[Records from a collection]
-=-=-=-=-
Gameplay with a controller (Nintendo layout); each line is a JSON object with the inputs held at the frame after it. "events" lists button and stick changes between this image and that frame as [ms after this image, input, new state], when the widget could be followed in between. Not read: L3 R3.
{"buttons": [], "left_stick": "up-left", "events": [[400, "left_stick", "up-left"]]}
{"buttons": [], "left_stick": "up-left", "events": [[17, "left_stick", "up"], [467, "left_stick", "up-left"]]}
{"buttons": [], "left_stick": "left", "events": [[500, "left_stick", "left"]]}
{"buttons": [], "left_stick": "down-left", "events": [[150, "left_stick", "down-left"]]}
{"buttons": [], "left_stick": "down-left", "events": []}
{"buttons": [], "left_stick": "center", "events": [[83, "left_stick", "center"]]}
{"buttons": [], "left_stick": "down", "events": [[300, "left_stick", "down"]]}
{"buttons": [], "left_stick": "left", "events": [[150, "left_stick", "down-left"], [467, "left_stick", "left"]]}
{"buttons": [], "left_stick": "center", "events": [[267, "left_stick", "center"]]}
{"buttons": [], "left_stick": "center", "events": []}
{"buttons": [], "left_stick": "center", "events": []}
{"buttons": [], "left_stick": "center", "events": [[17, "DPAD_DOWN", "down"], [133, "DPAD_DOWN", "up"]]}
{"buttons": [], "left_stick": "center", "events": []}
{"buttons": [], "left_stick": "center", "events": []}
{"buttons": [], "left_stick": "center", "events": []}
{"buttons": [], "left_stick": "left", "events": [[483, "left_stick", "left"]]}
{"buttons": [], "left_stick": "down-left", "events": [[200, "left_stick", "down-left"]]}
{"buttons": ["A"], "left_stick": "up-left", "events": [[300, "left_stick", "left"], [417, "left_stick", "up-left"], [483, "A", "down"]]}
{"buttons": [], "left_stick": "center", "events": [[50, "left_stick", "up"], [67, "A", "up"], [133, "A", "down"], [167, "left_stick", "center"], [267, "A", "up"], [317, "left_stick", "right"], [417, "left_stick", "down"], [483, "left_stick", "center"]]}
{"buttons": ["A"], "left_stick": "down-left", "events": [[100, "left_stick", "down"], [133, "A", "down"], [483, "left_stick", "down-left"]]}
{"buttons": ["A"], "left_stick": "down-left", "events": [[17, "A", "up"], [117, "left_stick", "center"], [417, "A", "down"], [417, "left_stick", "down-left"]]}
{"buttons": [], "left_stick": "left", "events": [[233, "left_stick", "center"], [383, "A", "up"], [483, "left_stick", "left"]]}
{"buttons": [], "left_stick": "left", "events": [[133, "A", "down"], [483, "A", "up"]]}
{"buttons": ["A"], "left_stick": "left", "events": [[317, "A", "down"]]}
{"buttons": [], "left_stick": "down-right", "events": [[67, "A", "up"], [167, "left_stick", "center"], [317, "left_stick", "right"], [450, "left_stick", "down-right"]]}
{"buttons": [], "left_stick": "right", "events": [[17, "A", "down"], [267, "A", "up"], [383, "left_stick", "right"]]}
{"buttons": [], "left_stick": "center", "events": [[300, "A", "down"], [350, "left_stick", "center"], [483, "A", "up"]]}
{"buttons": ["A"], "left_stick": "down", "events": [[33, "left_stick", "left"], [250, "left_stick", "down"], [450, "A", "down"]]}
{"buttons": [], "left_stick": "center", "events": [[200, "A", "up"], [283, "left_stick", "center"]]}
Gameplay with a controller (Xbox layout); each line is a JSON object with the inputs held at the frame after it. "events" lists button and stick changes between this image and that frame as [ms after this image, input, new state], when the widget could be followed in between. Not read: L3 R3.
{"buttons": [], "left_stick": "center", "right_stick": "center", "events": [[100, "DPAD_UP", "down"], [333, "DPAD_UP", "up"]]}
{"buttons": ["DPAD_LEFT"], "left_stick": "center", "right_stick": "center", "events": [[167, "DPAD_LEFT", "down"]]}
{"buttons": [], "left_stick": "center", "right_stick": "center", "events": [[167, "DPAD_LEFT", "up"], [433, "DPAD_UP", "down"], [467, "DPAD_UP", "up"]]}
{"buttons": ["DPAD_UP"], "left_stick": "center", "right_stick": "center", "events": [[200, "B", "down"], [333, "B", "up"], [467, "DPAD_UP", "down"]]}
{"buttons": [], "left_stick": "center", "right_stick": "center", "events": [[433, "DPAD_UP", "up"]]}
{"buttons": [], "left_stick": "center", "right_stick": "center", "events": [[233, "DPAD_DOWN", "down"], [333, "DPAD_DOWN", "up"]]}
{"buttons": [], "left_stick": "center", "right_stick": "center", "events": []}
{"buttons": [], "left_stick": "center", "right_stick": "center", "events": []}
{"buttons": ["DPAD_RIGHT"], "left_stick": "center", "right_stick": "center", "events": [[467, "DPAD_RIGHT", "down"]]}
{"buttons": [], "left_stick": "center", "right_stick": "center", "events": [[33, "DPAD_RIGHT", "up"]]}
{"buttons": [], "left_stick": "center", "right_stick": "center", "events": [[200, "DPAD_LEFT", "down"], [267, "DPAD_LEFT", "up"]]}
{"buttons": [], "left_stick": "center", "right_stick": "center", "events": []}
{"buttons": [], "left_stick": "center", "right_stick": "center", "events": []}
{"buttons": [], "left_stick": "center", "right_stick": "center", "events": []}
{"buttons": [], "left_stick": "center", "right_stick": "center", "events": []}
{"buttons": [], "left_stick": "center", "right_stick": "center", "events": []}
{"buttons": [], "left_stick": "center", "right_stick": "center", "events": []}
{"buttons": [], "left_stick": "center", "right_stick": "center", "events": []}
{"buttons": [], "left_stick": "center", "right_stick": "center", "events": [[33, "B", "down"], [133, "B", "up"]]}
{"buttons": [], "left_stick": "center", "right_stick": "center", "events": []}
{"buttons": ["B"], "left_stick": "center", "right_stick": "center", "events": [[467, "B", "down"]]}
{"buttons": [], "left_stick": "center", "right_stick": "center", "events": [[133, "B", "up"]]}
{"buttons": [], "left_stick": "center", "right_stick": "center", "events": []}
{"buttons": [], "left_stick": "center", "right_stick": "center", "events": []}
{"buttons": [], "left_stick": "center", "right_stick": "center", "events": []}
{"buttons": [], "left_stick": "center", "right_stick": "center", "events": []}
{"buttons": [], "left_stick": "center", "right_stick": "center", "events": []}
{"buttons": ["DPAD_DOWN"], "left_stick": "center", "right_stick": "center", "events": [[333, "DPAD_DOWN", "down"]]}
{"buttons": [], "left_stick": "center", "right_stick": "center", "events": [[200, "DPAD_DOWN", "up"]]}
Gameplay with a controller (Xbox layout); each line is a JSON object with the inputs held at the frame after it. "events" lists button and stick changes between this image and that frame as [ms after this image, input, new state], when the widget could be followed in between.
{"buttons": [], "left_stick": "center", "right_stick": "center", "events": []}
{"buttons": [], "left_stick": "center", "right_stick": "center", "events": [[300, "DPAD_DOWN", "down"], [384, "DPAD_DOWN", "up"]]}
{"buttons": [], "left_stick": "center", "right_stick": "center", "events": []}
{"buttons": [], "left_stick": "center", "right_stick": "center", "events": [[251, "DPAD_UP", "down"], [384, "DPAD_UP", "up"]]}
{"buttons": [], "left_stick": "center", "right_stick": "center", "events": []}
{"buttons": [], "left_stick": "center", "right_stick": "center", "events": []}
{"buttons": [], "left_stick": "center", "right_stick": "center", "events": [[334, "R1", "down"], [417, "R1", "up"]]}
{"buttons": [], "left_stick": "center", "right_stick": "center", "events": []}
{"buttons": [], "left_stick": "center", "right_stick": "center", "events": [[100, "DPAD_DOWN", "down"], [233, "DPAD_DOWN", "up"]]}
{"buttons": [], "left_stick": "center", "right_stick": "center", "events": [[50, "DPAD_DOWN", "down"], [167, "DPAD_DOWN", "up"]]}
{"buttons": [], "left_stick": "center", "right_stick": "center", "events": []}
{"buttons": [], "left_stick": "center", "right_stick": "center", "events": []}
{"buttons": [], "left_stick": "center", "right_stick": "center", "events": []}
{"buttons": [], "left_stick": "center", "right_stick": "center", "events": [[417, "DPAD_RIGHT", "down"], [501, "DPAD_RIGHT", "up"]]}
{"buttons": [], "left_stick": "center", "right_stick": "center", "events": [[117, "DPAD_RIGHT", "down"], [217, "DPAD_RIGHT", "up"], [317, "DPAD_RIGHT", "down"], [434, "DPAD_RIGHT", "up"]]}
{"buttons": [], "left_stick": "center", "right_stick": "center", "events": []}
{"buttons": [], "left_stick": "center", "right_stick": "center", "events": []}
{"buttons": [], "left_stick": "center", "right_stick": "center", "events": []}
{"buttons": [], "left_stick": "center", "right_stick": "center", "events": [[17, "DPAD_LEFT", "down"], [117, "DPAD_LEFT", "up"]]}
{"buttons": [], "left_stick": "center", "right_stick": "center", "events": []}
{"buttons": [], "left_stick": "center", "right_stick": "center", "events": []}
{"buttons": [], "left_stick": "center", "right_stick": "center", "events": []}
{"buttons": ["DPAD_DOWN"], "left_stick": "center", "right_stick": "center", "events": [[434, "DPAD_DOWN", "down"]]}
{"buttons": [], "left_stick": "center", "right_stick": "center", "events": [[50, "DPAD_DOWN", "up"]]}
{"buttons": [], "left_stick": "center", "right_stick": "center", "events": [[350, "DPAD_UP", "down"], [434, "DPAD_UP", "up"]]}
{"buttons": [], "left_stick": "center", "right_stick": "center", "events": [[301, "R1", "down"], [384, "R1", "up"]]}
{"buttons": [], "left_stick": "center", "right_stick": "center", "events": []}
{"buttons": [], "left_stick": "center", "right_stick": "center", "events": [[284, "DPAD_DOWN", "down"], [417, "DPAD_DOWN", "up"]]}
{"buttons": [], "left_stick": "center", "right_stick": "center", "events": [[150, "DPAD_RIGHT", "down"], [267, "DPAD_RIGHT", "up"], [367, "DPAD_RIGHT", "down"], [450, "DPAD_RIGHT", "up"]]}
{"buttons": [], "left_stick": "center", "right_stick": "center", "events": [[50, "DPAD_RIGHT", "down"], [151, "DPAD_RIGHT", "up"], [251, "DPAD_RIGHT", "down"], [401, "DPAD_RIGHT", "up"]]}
-=-=-=-=-
(EXERCISE): Reproduce each line above that contains "controller".

(OUTPUT OF THE TASK):
Gameplay with a controller (Nintendo layout); each line is a JSON object with the inputs held at the frame after it. "events" lists button and stick changes between this image and that frame as [ms after this image, input, new state], when the widget could be followed in between. Not read: L3 R3.
Gameplay with a controller (Xbox layout); each line is a JSON object with the inputs held at the frame after it. "events" lists button and stick changes between this image and that frame as [ms after this image, input, new state], when the widget could be followed in between. Not read: L3 R3.
Gameplay with a controller (Xbox layout); each line is a JSON object with the inputs held at the frame after it. "events" lists button and stick changes between this image and that frame as [ms after this image, input, new state], when the widget could be followed in between.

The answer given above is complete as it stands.